Then about 3:00 a.m. I fell asleep and I dreamed. Shakespeare said mat all power lies in the world of dreams, and I believe him. Somehow sleep allows us to see clearly mose very things that are obscured by the light of day. I heard my father talking to me again, saw his huge muscles working under his flannel shirt as he pulled a ten-foot dead alligator up on a hook over the barn door. He pushed the point of the skinning knife into the thick yellow hide under the neck and then pulled it with both hands in a red line that ran from the mouth down to the white tip under the tail.
I didn't see him, no, he said. That's 'cause I was thinking like me, not like him. That 'gator don't get out on them log when he hungry. He hide under them dead leafs floating next to the levee and wait for them big fat coon come down to drink.
I woke up at dawn, dripped a pot of chicory coffee, heated a small pan of milk, cooked a half-dozen pieces of toast in the skillet, and ate breakfast out on the deck while the pink light spread across the sky and the gulls began to wheel and squeech overhead. I had always thought I was a good cop, but I was still amazed at how I sometimes overlooked what should have been obvious. My father didn't read or write, but in many ways he had learned more from hunting and fishing in the marsh than I had from my years of college education and experience as a policeman. I wondered if he wouldn't have made a better cop than I, except that he didn't like rules, authority, and people who took themselves seriously. But maybe that was his gift, I thought; he laughed at seriousness in people and consequently was never distracted by their subterfuge.
I left the houseboat at seven-thirty and was at the Jefferson Parish courthouse when it opened at eight o'clock. I found what I was looking for in a half hour. I was actually shaking when I went into the phone booth in the marble corridor and called Fitzpatrick's supervisor at the Federal Building.
"I found Larry Wineburger's warehouse," I said.
"Oh yeah?" he said.
"Yeah, that's right."
He didn't respond.
"The one the Nicaraguan mentioned on the tape," I said. "I assume you've listened to the tape."
"We did."
"It's way down in Jefferson Parish, off Barataria Road. I was looking for it under 'deeds' in the parish clerk's office. Then it hit me: Why would a slumlord like Wineburger want to buy warehouse property? He makes his real-estate money off welfare clients. A guy like Whiplash doesn't own anything that doesn't bring in a high, immediate return.

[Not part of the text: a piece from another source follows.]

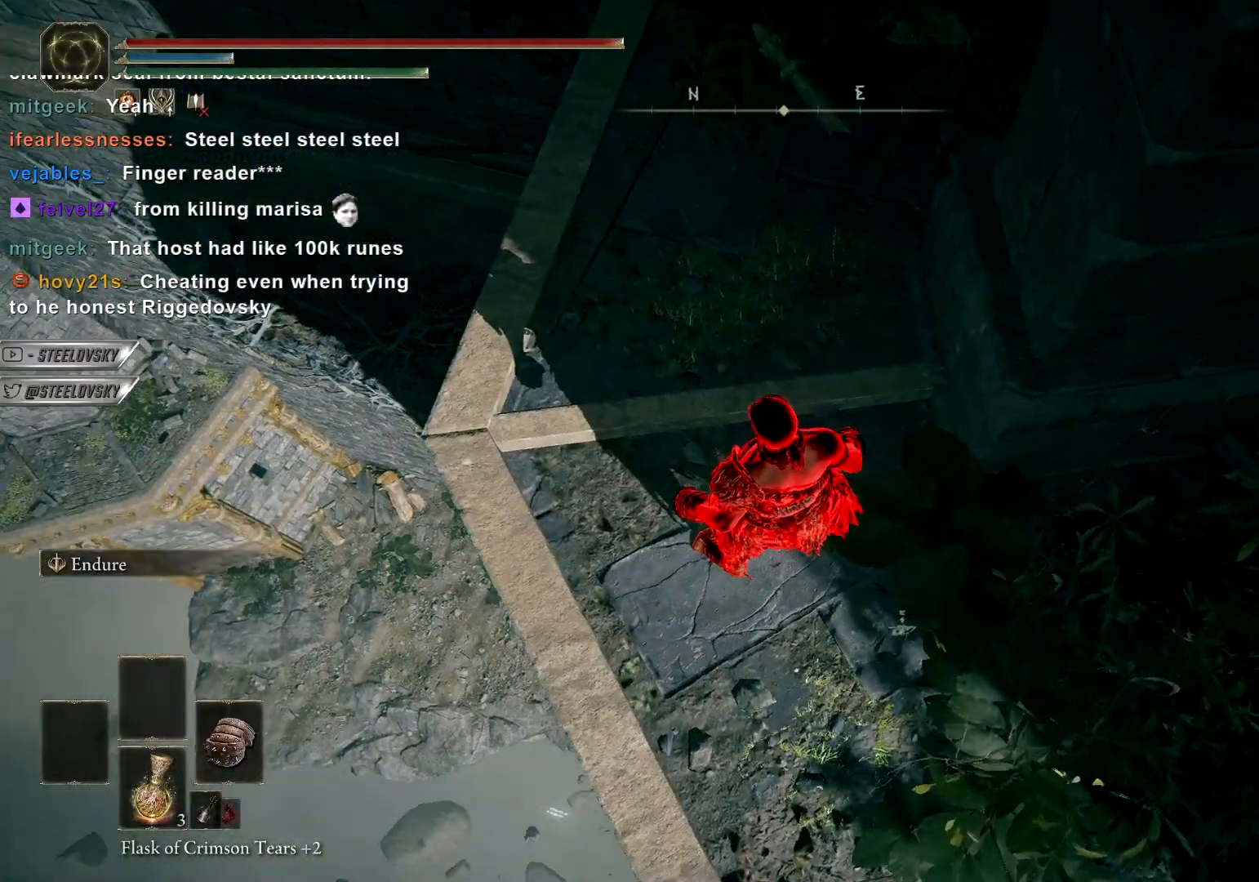
{"dt_ms": 500, "buttons": [], "left_stick": "center", "right_stick": "center", "events": []}
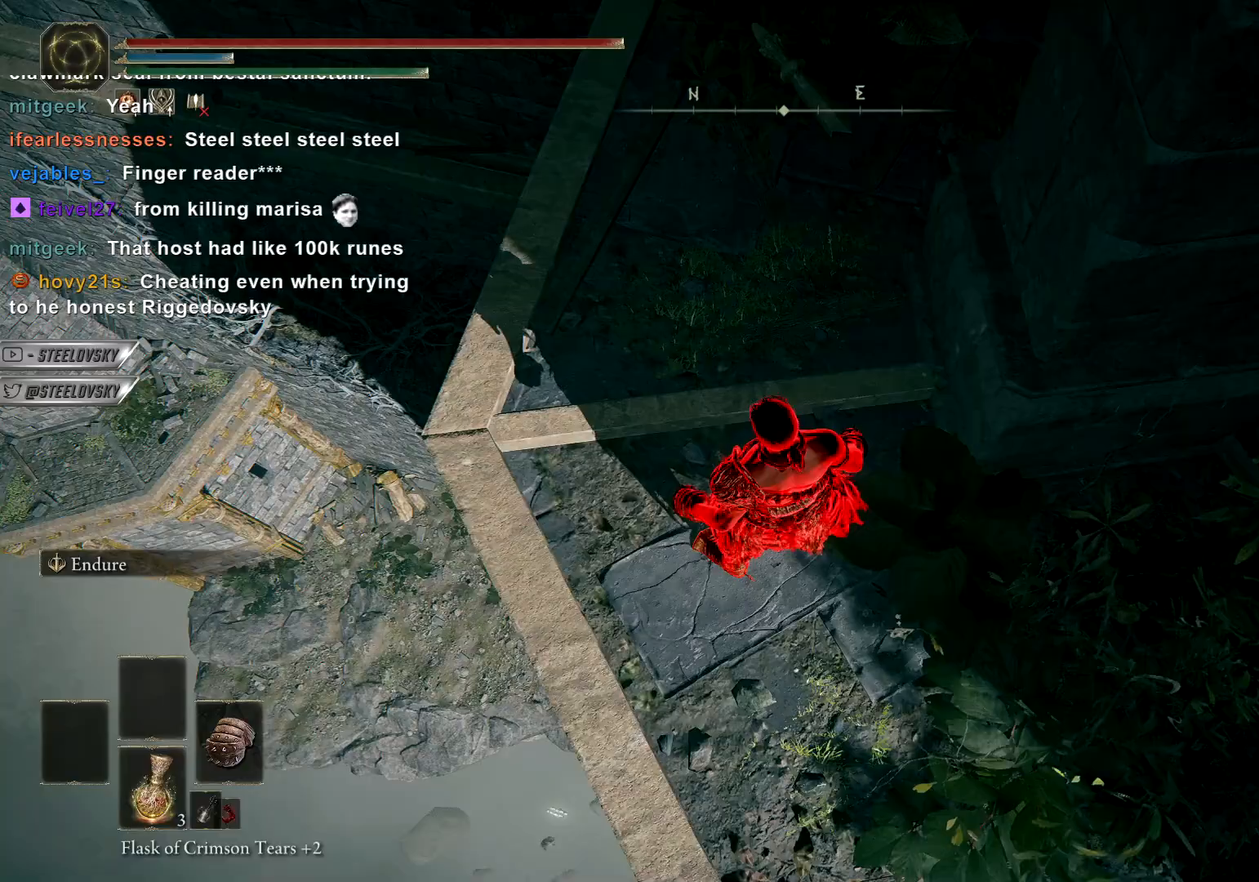
{"dt_ms": 500, "buttons": [], "left_stick": "center", "right_stick": "center", "events": []}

So I checked leases in the Registrar of Deeds office. The law doesn't require anyone to record a lease, but a lawyer would do it automatically to protect himself."
"Can you tell me why it is you have to share this omniscience with us?"
"What?"
"Who gave you this divine calling? Why is it incumbent upon you to direct our investigation?"
"You want the information or not?"
"We sealed that place yesterday afternoon and cut the warrant on Wineburger last night. This morning he's developed an enormous interest in the protected-witness program."
I felt the skin of my face pinch tight in the half-light of the phone booth. The line was quiet a moment.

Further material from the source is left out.